Best Type of Frosting for Decorating Cookies

By Jason Parks 1 years ago 6967 Views No comments

There are many types of frosting used in baking, but are all of them created equal? When it comes to decorating cookies, there are a few specific types of frostings that really “take the cake” (see what we did there?!).

Buttercream

The Upside

Buttercream frosting is a very popular and also one of the most versatile topping for desserts, including cookies. It’s made from fat (butter) and sugar. The way you choose to combine these ingredients can change the consistency and type of buttercream frosting that you end up with. The more sugar you add, the stiffer it will be. Regardless, buttercream frosting tends to taste the best and cookies using this type of frosting also look very pretty. Buttercream frosting has a sweet, buttery flavor (hence the name) and it’s great for a smooth icing over cookies, creating borders, and for writing. You can also make some great cookie decorations out of buttercream frosting, including roses. Buttercream frosting can be made in all flavors and all colors.

The Downside

Since buttercream frosting remains pretty soft even after a couple of days, it is not recommended for stacked or mailed cookies.

Royal Icing

The Upside

Another very popular frosting for decorating cookies, royal icing holds up very well if cookies need to be stacked or mailed (unlike buttercream). Royal icing has a very sweet flavor and works well for fine detailed work or if you want a nice glaze. You can change the consistency a bit, depending on the amount of water you add to your icing and it’s great for making flowers or figures and for decorating gingerbread houses. It dries quickly, so you don’t have to wait forever before adding new details or packing them up.

The Downside

You have to be very precise when making royal icing, as just a little change in recipe can really alter how the icing looks when it’s dry. Then, when it does dry, it is hard as a rock. It can also make the cookies taste a little drier. If you are just using royal icing for a thin layer of decoration, you should be fine, but if you want a thicker piping, it may be very difficult to eat if using royal icing.

Expert Tip

“Your royal icing for decorating must be a good consistency,” Ashley Heffner, a decorator at Cookie Bouquets, said. “If the icing is too thin, the decorations won’t hold up on your cookie. If the icing is too thick, you might have trouble squeezing the icing out of your tube.”

Glaze Icing

The Upside

Cookie glaze will dry hard, but it won’t be hard as a rock like royal icing. It dries hard enough so that you can stack cookies, but not so hard that you can’t bite into them!

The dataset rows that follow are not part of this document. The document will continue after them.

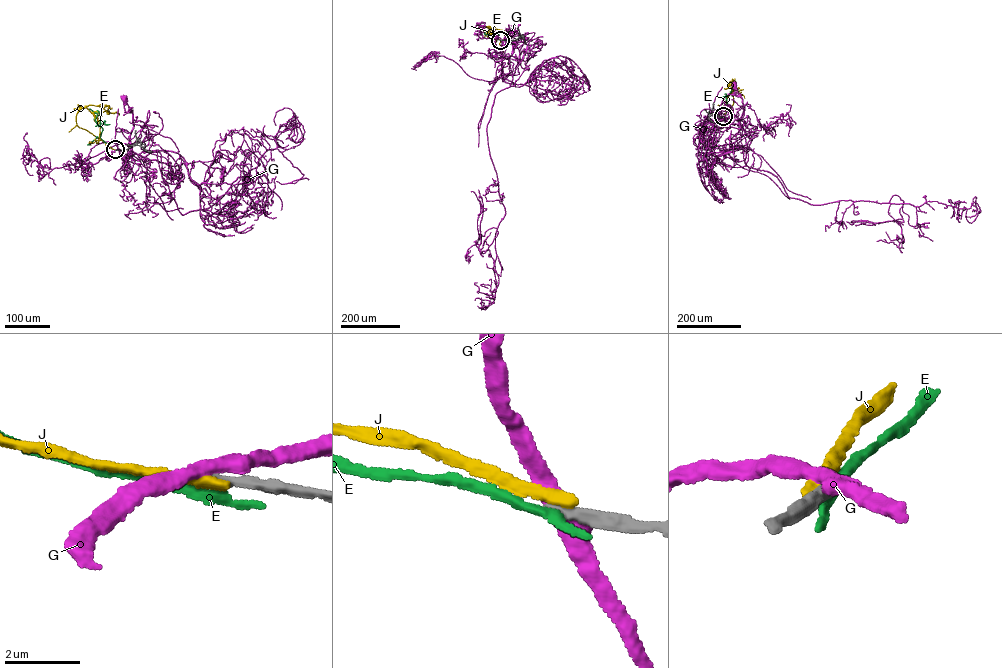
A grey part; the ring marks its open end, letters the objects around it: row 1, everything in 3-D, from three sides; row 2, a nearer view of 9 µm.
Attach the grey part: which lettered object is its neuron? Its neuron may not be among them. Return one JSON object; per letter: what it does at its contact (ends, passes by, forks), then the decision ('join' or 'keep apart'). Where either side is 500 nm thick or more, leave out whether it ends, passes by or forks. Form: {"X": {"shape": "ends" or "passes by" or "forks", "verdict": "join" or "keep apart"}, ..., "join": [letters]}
{"E": {"shape": "passes by", "verdict": "keep apart"}, "G": {"shape": "passes by", "verdict": "keep apart"}, "J": {"shape": "ends", "verdict": "keep apart"}, "join": []}

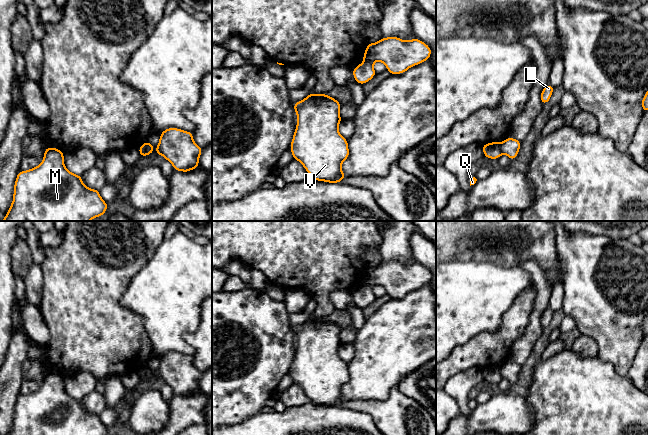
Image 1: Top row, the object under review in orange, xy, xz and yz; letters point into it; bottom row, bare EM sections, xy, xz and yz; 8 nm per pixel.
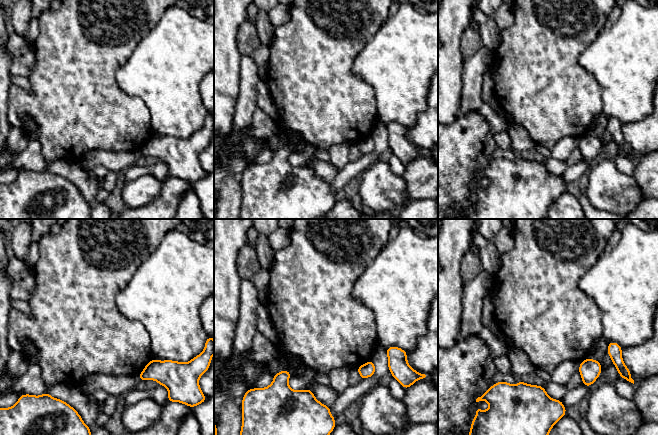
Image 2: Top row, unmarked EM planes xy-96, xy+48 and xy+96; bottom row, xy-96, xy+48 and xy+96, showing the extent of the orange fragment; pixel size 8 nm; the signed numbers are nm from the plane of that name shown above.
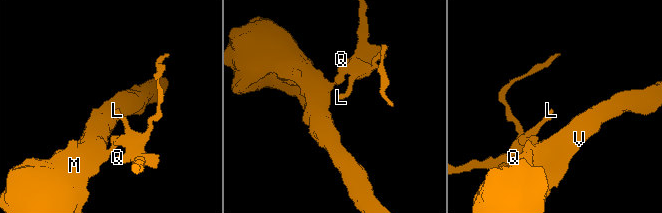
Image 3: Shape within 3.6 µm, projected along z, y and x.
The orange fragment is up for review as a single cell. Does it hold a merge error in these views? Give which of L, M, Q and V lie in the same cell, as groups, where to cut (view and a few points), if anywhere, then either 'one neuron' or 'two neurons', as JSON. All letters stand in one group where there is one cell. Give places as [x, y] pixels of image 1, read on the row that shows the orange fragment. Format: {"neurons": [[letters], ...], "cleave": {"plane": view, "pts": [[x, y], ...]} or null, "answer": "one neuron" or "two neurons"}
{"neurons": [["L", "Q"], ["M", "V"]], "cleave": {"plane": "yz", "pts": [[500, 142], [502, 153]]}, "answer": "two neurons"}

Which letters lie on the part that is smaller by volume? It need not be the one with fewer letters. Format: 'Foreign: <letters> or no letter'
Foreign: L, Q

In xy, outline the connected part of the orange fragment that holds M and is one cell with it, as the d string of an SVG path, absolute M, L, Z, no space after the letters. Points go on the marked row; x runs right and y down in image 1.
M54 147L44 151L40 165L19 171L14 183L13 202L2 221L91 221L102 217L108 204L101 198L100 191L84 185L81 175L70 172L64 165L64 153Z

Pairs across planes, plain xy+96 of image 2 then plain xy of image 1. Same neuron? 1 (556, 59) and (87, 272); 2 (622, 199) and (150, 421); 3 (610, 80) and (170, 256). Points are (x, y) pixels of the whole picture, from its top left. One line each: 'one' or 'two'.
1: one
2: one
3: one

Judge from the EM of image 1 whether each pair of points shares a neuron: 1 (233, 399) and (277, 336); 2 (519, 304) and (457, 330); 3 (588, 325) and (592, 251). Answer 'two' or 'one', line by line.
1: one
2: two
3: one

It’s great for adding a written message or coating with colored sugar. It’s very easy to make, won’t dry out your cookies, it tastes great, and it stays very shiny once it’s dry.

The Downside

As this is just a glaze, it is hard to use it for detailed work, as it doesn’t hold its shape very well. It also sticky and takes a long time to dry, so you must be patient! Finally, colors tend to dull out a little bit once the icing dries.

Expert Tip

“When you glaze a cookie with two different colors, you must glaze with one color first and allow it to dry before using the next color to avoid the two colors bleeding.”

Color Flow Icing

The Upside

Color Flow icing is used to make detailed icing decorations. You actually let them dry before putting them on your cookies. This type of icing has a very sweet flavor and dries shiny on the cookie. It’s great if you want a decoration that completely covers the cookie. Color flow is stronger than royal icing and is also shinier once dry.

The Downside

Color Flow Icing takes a long time to dry, so you need to plan at least 2-3 days in advance.